Data Classification
PassAudited by ClawScan on May 10, 2026.
Overview
This appears to be a purpose-aligned local data-classification skill, with only transparency notes around running its Python helper and saving CSV output for larger schemas.
This skill looks reasonable for classifying field names and SQL/DDL schemas. Before using it, be comfortable with a local Python helper reading the schema you provide and with CSV files being generated for larger outputs. Avoid supplying real data rows or secrets when schema metadata is enough, and delete generated CSVs if they contain sensitive schema details.
Findings (3)
Artifact-based informational review of SKILL.md, metadata, install specs, static scan signals, and capability signals. ClawScan does not execute the skill or run runtime probes.
The agent may execute the included helper script and read the SQL/DDL file path provided for classification.
The skill may run a bundled local Python helper against a user-specified SQL file. This is disclosed and central to the classification purpose, but users should know local code execution is part of the workflow.
python3 skills/data-classification/scripts/classify_data.py --sql path/to/schema.sql --mode finance --format markdown
Use it only with schema files you intend to classify, and avoid including real secrets or unnecessary production data in DDL comments.
Large classification jobs can leave a downloadable CSV on disk containing the classified field list and related metadata.
The skill directs the agent to create and attach a local CSV for larger schemas. This is purpose-aligned, but it means schema/classification output may persist as a local file and reveal an absolute filesystem path.

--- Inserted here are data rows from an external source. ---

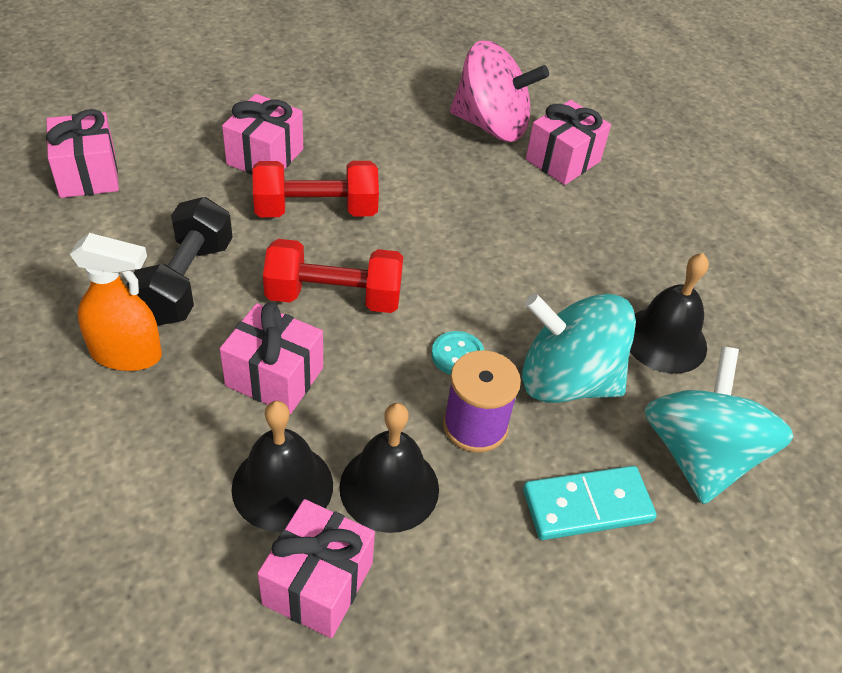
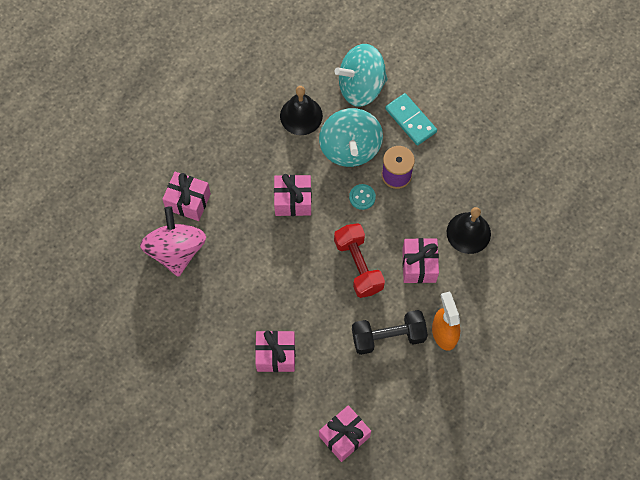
camera: 110 degrees left, 20 degrees up
red dumbbell [252,161,379,217] -> none
pink gift [258,499,375,638] -> pink gift moved to [274,174,312,216]
black bell [340,403,439,533] -> none

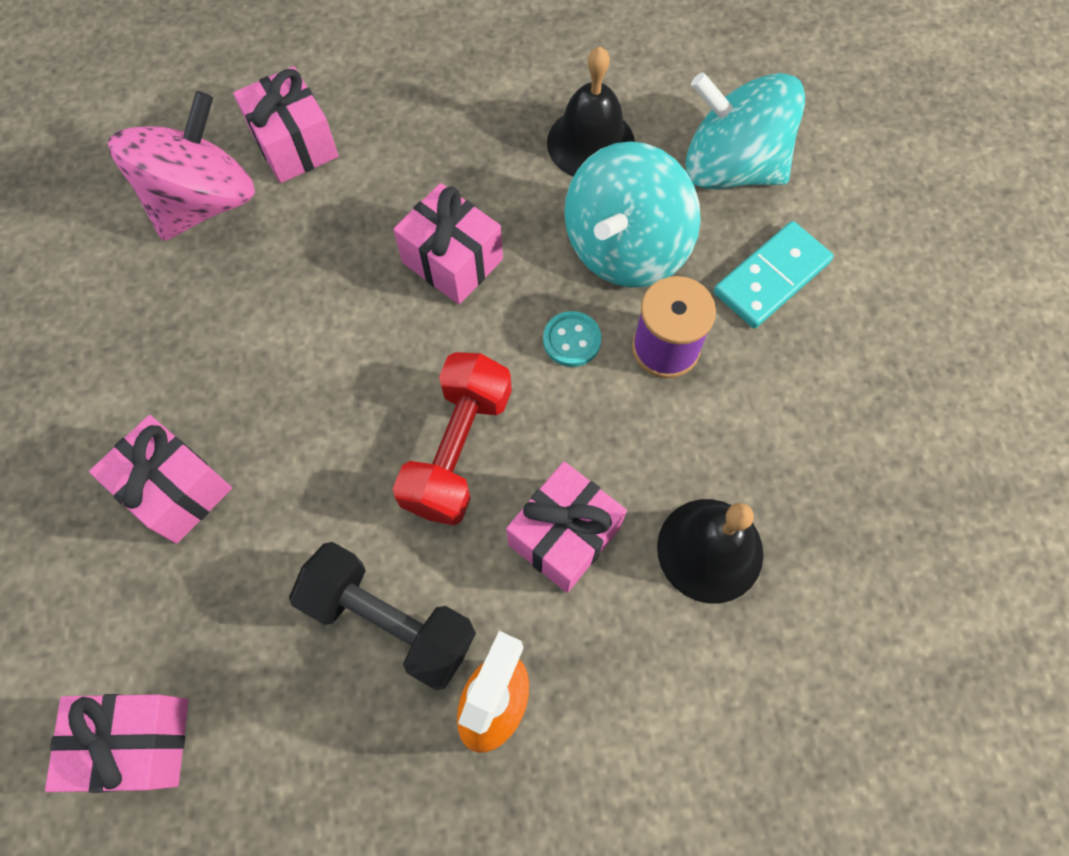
camera: 40 degrees right, 0 degrees up
turquoise domino [385,93,437,146] -> turquoise domino turned 45 degrees clockwise [714,221,834,328]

>20 fields: create a complete CSV result file ... attach the CSV with `MEDIA:<absolute-csv-path>`
Review or delete generated CSV files if the schema is sensitive, and ask the agent to use a specific export location if needed.
Users may not immediately know why a file was created instead of receiving all rows inline.
The instruction asks the agent not to proactively disclose the threshold used to choose inline versus CSV output. It does not hide an external transfer or destructive action, but it reduces transparency.
Choose output delivery by field count internally, but do not explain this threshold policy to the user
If transparency matters, ask the agent to explain its output-routing choice or to follow your preferred output format.